The BFW M.21 was a single-engined biplane trainer designed by Willy Messerschmitt for the German Ministry of Transport. It was one of only two biplanes Messerschmitt designed, neither reaching production.

==Design and development==
During 1927, following the success of his M 18 airliner tried to gain funding from the Baverian government; because the latter were already subsiding BFW (Bayerische Flugzeug-Werke) they pressed for an arrangement whereby Willy Messerschmitt joined BFW on the understanding the company produced only his designs. During these negotiations, completed on 8 September 1927, the Ministry of Transport put pressure on Messerschmitt to produce military aircraft. This led to the only two biplanes Messerschmitt ever designed, the first of which was the BFW M.21, otherwise known as the Messerschmitt M 21.

It was a two-seat single-engined trainer of single bay biplane layout. The wings, which folded for transport had parallel chord, no sweep and very little stagger and there were ailerons on both planes. The upper wing had a rounded cut out for improved visibility from the rear cockpit; the forward cockpit was under the wing. The fuselage was square sided with triangular upper decking behind the open cockpits and it tapered to the rear, making the generous fin and rudder appear even more prominent.

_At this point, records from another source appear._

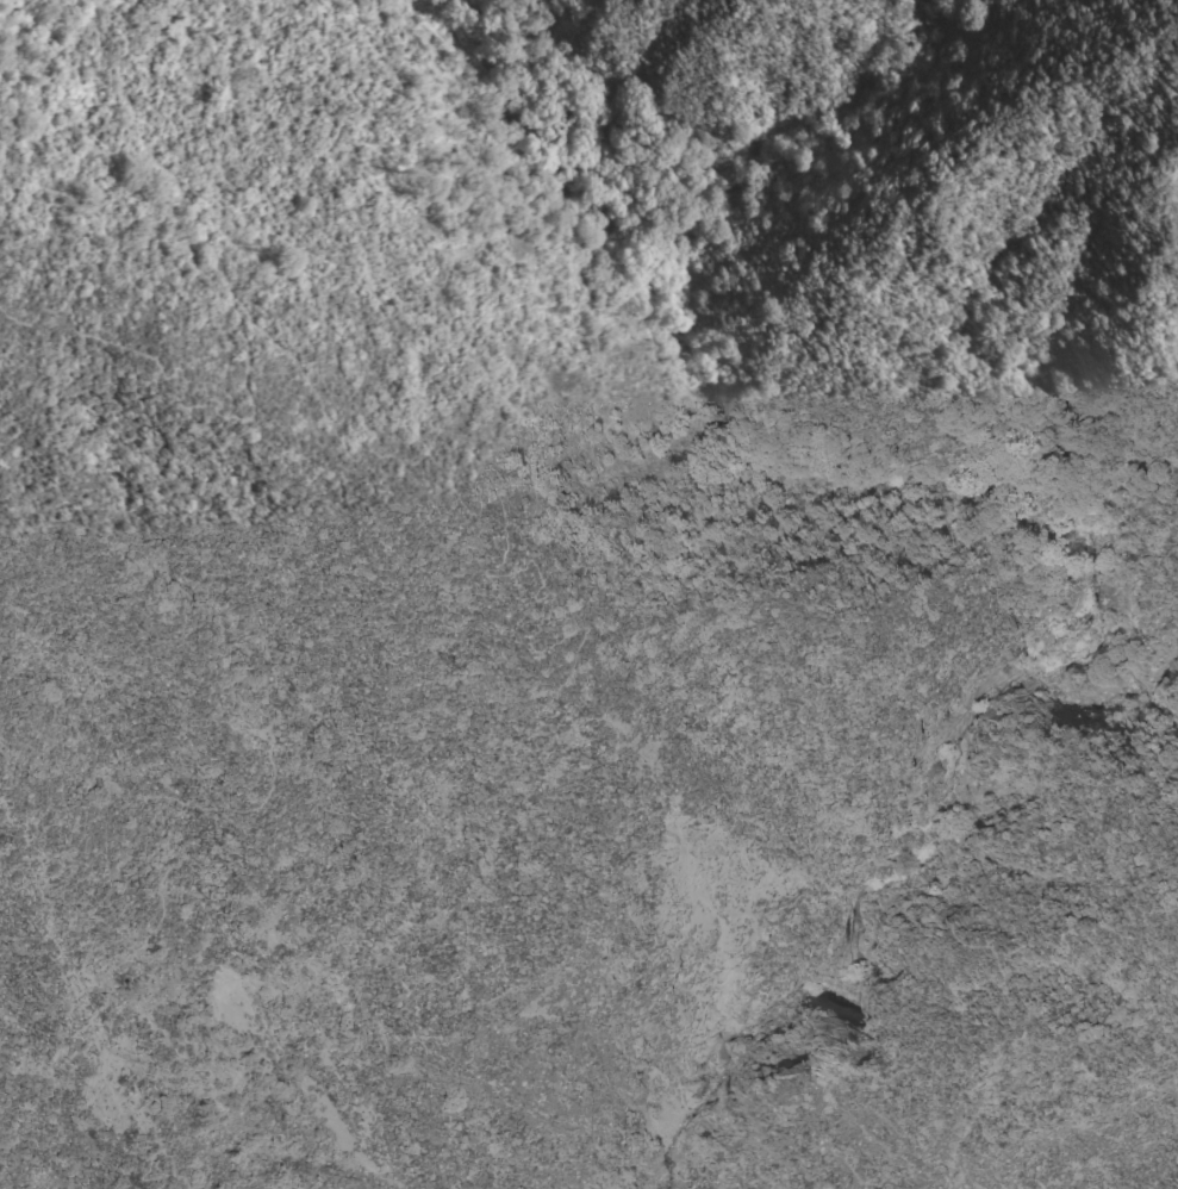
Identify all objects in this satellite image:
road: (499, 491)
road: (698, 589)
road: (1128, 803)
road: (986, 958)
road: (138, 1122)
road: (869, 1143)
road: (564, 1146)
road: (626, 1146)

A conventional single axle plus tail skid undercarriage was fitted.

The M.21 was powered by an uncowled radial engine, either the 96 hp (72 kW) Siemens Sh 11 (M.21a) or the 125 hp (93 kW) Sh 12 (M.21b) driving a two-bladed propeller. It first flew in 1928 but was not accepted for production, so only one was built. This example, civil registered as D-1566 flew until 1933 with DVS GmbH, the German sport flying association.